【一柳慧】今日行ったコンサートの感想:令和04年(2022年)10月25日(火)【ヴァレーズ】

    指揮:シルヴァン・カンブルラン
ヴァイオリン:成田 達輝
   三味線:本條 秀慈郎
   管絃楽:読売日本交響楽団

ドビュッシー『遊戯』
 Not for me.

一柳慧『ヴァイオリンと三味線の為の二重協奏曲』
 小さな編成、大人しい音楽。伴奏は絃5部と打楽器が4人、管楽器は無し。ヴァイオリンも三絃も激しくソロを掻き鳴らすということはなかった。ヴァイオリンが重音奏法を聞かせてくれると、私は簡単に喜んでしまう。三味線は決して民族的ではなかった。抽象的な音楽の鑑。一柳お得意のミニマル音楽。一柳のアレグロと言えばこれ。今回はヴィオラとチェロが5拍子の反復音形を持続する。不確定性の部分が緊張感と面白さがあった。作曲されたアッチェレランドの盛り上がりが、雅楽の記憶を呼び覚ます。最後は全体がユニゾンで一音の塊となり、クレッシェンドして終わる。老境というか、枯淡というか、一柳慧の作曲人生はこのように閉じられた。
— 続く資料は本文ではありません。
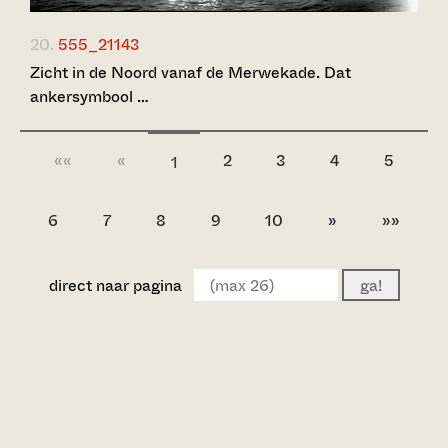
20.
555_21143
Zicht in de Noord vanaf de Merwekade. Dat
ankersymbool …
««
«
2
3
4
5
1
6
7
8
9
10
»
»»
direct naar pagina
ga!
ドビュッシー『イベリア』(管絃楽の為の『映像』から)
 Not for me.

ヴァレーズ『アルカナ』
 5管編成。ばか。打楽器が14人。あほ。錬金術を主題とした標題音楽なのだろうか? 巨大オーケストラの為の破壊的な騒音。バス・クラリネットではなく、コントラバス・クラリネット。コントラファゴットが2人、チューバが2人。低音がとにかく蠢く。かと思いきや、ピッコロが3人いて空気をつんざく。トランペットも5人いて、高音で血管が千切れそう。ヘッケルフォンをまじまじと見た。ヴァイオリンはメロディを指向せず、抽象的な音形を随所に挿入する。ギロが存在感を示す。木魚がポコポコ鳴ると、日本人としてはどうしても葬式を思い起こして笑ってしまう。鞭がパチンと鳴るだけではなく、パチパチと連続で鳴る。それも、パチパチパチン、パチパチンと不規則に連発される。大太鼓が硬めの撥で何度も打つ。小太鼓は切迫して音楽を追い詰め、場を緊張させる。普段明るい性格を付与されることの多いタンバリンが、全く楽しそうではなく病的。最後の盛り上がりでティンパニが撥を3つ持ち、トレモロではなく、連打に次ぐ連打。もはや痙攣。メロディやハーモニーとは無縁な、真に純粋な新しい芸術の為の音楽。素晴らしい。音楽は破滅すべき。